[Stored data entries]
------------------------------------------------------------------------
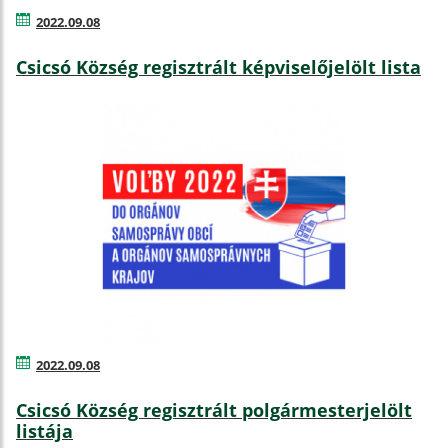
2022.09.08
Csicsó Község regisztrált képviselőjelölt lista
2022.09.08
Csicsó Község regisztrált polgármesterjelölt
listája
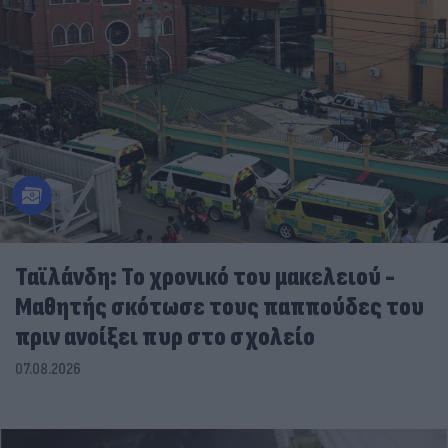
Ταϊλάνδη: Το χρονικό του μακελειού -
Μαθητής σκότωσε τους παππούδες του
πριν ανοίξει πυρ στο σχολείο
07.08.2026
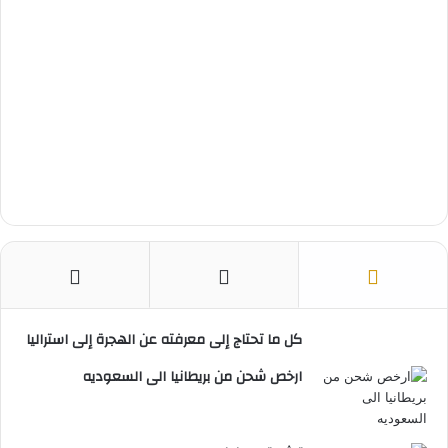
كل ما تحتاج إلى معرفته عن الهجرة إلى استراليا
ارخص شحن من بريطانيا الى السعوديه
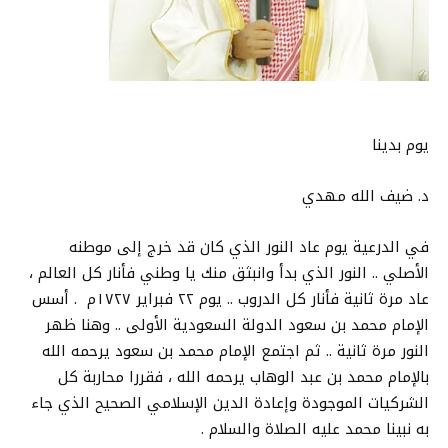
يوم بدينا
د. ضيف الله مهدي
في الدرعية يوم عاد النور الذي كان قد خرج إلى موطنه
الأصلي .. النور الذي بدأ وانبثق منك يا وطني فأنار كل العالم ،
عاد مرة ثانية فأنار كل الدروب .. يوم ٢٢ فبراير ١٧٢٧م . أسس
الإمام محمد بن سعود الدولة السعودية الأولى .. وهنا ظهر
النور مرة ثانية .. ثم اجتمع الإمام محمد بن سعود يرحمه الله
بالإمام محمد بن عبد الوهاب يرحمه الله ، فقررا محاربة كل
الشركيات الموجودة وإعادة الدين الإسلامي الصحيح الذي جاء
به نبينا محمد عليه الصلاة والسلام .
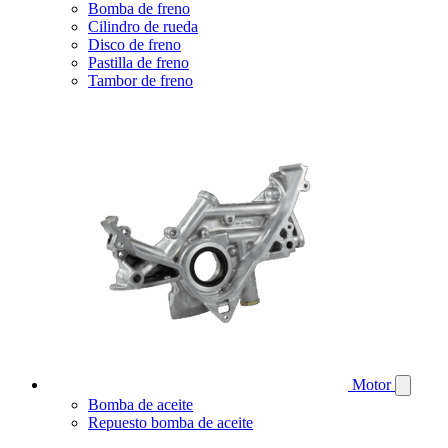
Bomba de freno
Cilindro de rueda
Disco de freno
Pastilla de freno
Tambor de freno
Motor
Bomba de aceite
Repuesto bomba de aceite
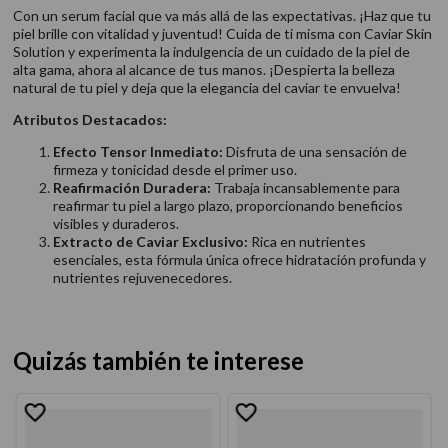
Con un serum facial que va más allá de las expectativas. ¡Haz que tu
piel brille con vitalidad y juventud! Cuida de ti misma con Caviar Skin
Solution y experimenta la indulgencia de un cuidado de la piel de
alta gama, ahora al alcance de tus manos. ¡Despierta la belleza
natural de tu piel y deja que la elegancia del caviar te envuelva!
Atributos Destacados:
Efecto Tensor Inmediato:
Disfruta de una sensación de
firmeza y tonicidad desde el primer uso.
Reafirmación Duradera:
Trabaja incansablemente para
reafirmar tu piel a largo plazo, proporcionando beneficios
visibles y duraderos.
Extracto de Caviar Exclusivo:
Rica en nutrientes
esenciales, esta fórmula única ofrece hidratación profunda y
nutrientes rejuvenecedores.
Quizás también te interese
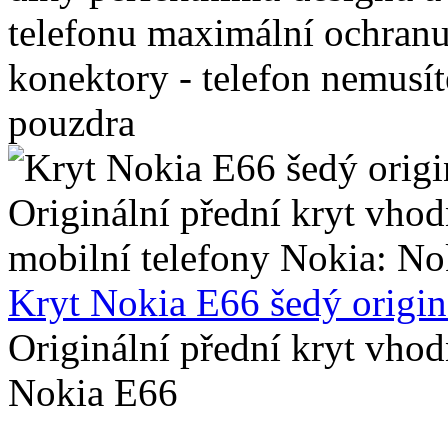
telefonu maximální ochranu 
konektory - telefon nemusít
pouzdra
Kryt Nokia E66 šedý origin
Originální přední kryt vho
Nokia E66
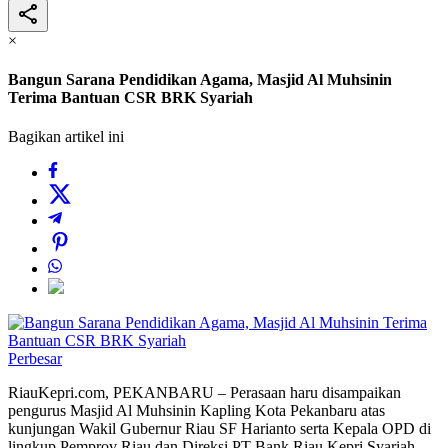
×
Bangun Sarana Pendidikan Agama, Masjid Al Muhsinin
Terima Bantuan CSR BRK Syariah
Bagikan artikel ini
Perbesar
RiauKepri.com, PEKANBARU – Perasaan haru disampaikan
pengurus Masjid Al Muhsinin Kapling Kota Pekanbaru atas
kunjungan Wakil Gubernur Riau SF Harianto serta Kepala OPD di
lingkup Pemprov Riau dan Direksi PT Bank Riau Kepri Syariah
------------------------------------------------------------------------
▸ **What the exercise asks**
Please transcribe the entries precisely and omit any images they hold.

▸ **Result**
2022.09.08
Csicsó Község regisztrált képviselőjelölt lista
2022.09.08
Csicsó Község regisztrált polgármesterjelölt
listája
Ταϊλάνδη: Το χρονικό του μακελειού -
Μαθητής σκότωσε τους παππούδες του
πριν ανοίξει πυρ στο σχολείο
07.08.2026
كل ما تحتاج إلى معرفته عن الهجرة إلى استراليا
ارخص شحن من بريطانيا الى السعوديه
يوم بدينا
د. ضيف الله مهدي
في الدرعية يوم عاد النور الذي كان قد خرج إلى موطنه
الأصلي .. النور الذي بدأ وانبثق منك يا وطني فأنار كل العالم ،
عاد مرة ثانية فأنار كل الدروب .. يوم ٢٢ فبراير ١٧٢٧م . أسس
الإمام محمد بن سعود الدولة السعودية الأولى .. وهنا ظهر
النور مرة ثانية .. ثم اجتمع الإمام محمد بن سعود يرحمه الله
بالإمام محمد بن عبد الوهاب يرحمه الله ، فقررا محاربة كل
الشركيات الموجودة وإعادة الدين الإسلامي الصحيح الذي جاء
به نبينا محمد عليه الصلاة والسلام .
Bomba de freno
Cilindro de rueda
Disco de freno
Pastilla de freno
Tambor de freno
Motor
Bomba de aceite
Repuesto bomba de aceite
Con un serum facial que va más allá de las expectativas. ¡Haz que tu
piel brille con vitalidad y juventud! Cuida de ti misma con Caviar Skin
Solution y experimenta la indulgencia de un cuidado de la piel de
alta gama, ahora al alcance de tus manos. ¡Despierta la belleza
natural de tu piel y deja que la elegancia del caviar te envuelva!
Atributos Destacados:
Efecto Tensor Inmediato:
Disfruta de una sensación de
firmeza y tonicidad desde el primer uso.
Reafirmación Duradera:
Trabaja incansablemente para
reafirmar tu piel a largo plazo, proporcionando beneficios
visibles y duraderos.
Extracto de Caviar Exclusivo:
Rica en nutrientes
esenciales, esta fórmula única ofrece hidratación profunda y
nutrientes rejuvenecedores.
Quizás también te interese
telefonu maximální ochranu 
konektory - telefon nemusít
pouzdra
Kryt Nokia E66 šedý origin
Originální přední kryt vho
Nokia E66
×
Bangun Sarana Pendidikan Agama, Masjid Al Muhsinin
Terima Bantuan CSR BRK Syariah
Bagikan artikel ini
Perbesar
RiauKepri.com, PEKANBARU – Perasaan haru disampaikan
pengurus Masjid Al Muhsinin Kapling Kota Pekanbaru atas
kunjungan Wakil Gubernur Riau SF Harianto serta Kepala OPD di
lingkup Pemprov Riau dan Direksi PT Bank Riau Kepri Syariah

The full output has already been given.